Build the project with profiling enabled. For example with cabal:

cabal build --enable-profiling

Then run the application with the -p RTS option:

cabal run --enable-profiling exes -- +RTS -p

This will create a file named after the executable with a .prof suffix in the current directory. You can process the .prof file using inferno and then view it using flamelens:

flamelens <(inferno-collapse-guess <executable>.prof)

To instead get insights into heap allocations you can create an eventlog file using the -l RTS option and then process the eventlog using eventlog2html.
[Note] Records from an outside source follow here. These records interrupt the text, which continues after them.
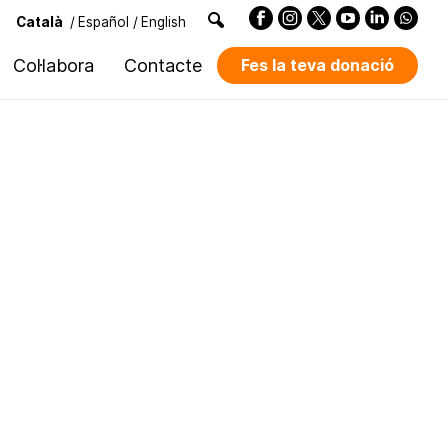
Català
/
Español
/
English
Col·labora
Contacte
Fes la teva donació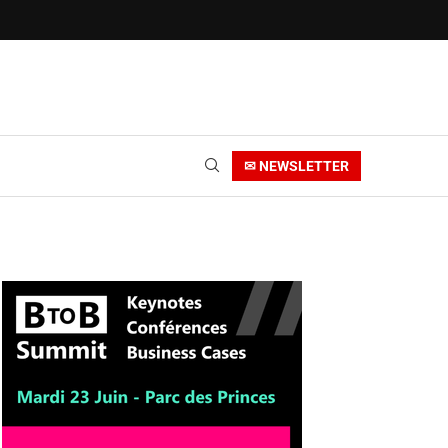
✉ NEWSLETTER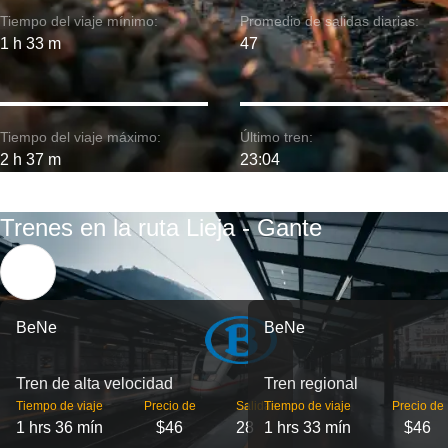
Tiempo del viaje mínimo:
Promedio de salidas diarias:
1 h 33 m
47
Tiempo del viaje máximo:
Último tren:
2 h 37 m
23:04
Trenes en la ruta Lieja - Gante
BeNe
BeNe
Tren de alta velocidad
Tren regional
Tiempo de viaje
Precio de
Salidas
Tiempo de viaje
Precio de
1 hrs 36 mín
$46
28
1 hrs 33 mín
$46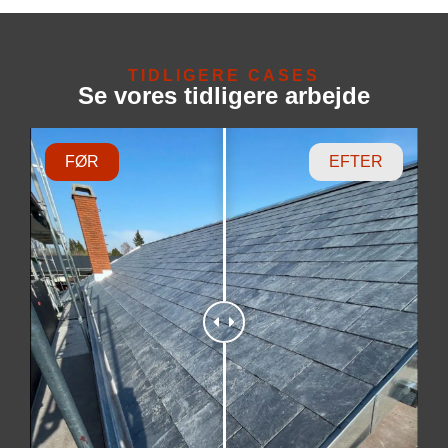
TIDLIGERE CASES
Se vores tidligere arbejde
FØR
EFTER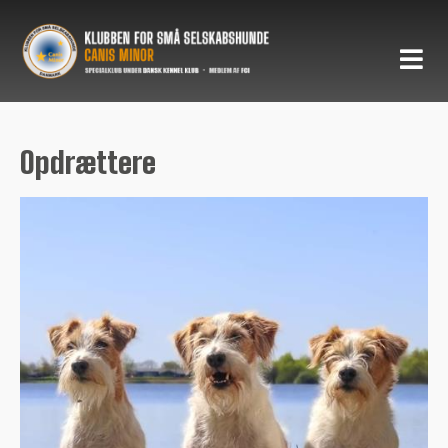
Opdrættere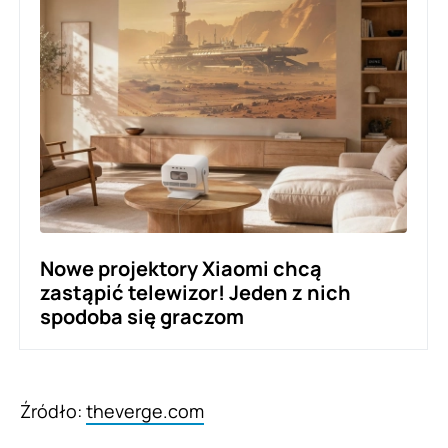
Nowe projektory Xiaomi chcą
zastąpić telewizor! Jeden z nich
spodoba się graczom
Źródło:
theverge.com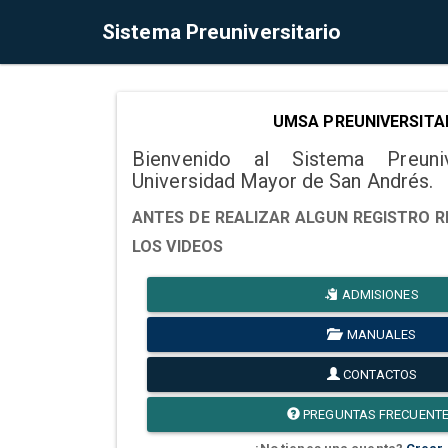
Sistema Preuniversitario
UMSA PREUNIVERSITA
Bienvenido al Sistema Preuni
Universidad Mayor de San Andrés.
ANTES DE REALIZAR ALGUN REGISTRO R
LOS VIDEOS
ADMISIONES
MANUALES
CONTACTOS
PREGUNTAS FRECUENT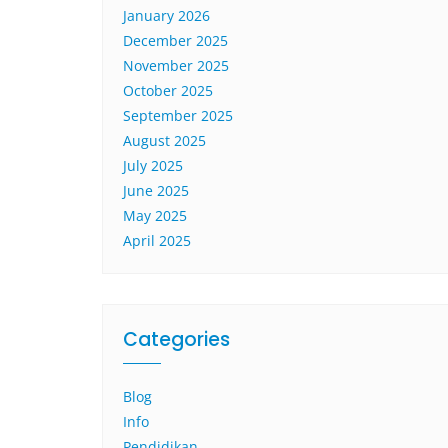
January 2026
December 2025
November 2025
October 2025
September 2025
August 2025
July 2025
June 2025
May 2025
April 2025
Categories
Blog
Info
Pendidikan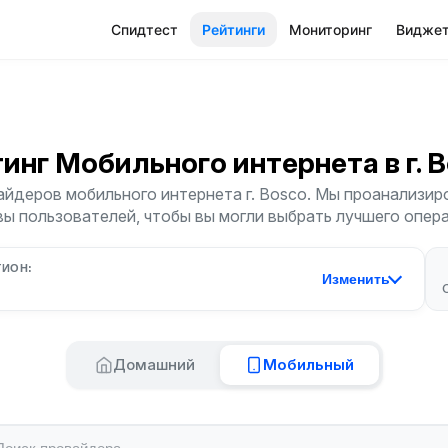
Спидтест
Рейтинги
Мониторинг
Видже
тинг Мобильного интернета
в г. 
йдеров мобильного интернета г. Bosco. Мы проанализиро
ы пользователей, чтобы вы могли выбрать лучшего опер
ГИОН:
Изменить
Домашний
Мобильный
You can also set extra -h options to get more information.

Python

cProfile

Using cProfile:

python -m cProfile -o /tmp/myapp.profile myapp.py

To convert the output into the right format for flamelens use flameprof:

uvx flameprof --format log /tmp/myapp.profile | flamelens

For quick ad-hoc profiling using nvim-dap-python:

local dap = require("dap")

local function on_debugexit()
  vim.cmd.tabnew()
  local cmd = "uvx flameprof --format log /tmp/cProfile.prof | flamelens"
  vim.fn.jobstart(cmd, { term = true })
  vim.cmd.startinsert()
end

require("dap-python").test_method({
  config = function(config)
    local newconfig = vim.deepcopy(config)
    newconfig.noDebug = true
    newconfig.module = "cProfile"
    newconfig.args = {
      "-o", "/tmp/cProfile.prof",
      "-m", config.module
    }
    vim.list_extend(newconfig.args, config.args)

    dap.listeners.after.event_exited["cProfile"] = function(session)
      if session.config.name == config.name then
        vim.schedule(on_debugexit)
        return true
      end
    end

    return newconfig
  end
})

To explain what’s going on here: Similar to nvim-jdtls, nvim-dap-python provides a test_method function to debug a nearby unit test. Typically the function gets used without any parameters: require("dap-python").test_method() generates a debug configuration based on the current context within neovim - file and cursor location - and runs it using nvim-dap. But test_method also allows to extend or replace the generated debug configuration before handing it over to nvim-dap. That’s what the config parameter is for.

The incoming config will be for the test framework of the project, either unittest, pytest or django and looks roughly like this:

config = {
  name = "<TestCase>.<test_method>",
  module = "unittest",
  args = {
    "tests.test_mymodule.TestCase.test_method"
  },
  request = "launch",
  type = "python"
}

The logic in the above snippet exchanges the module with cProfile and carries over the old module as arguments.

config = {
  name = "<TestCase>.<test_method>",
  module = "cProfile",
  args = {
    "-o", "/tmp/cProfile.prof",
    "-m", "unittest",
    "tests.test_mymodule.TestCase.test_method"
  },
  request = "launch",
  type = "python"
}

It also adds a listener which gets triggered once the debug session finishes. It opens the profile result in a new tab using flamelens. The listener returns true to have nvim-dap remove the listener again, to ensure it only fires once.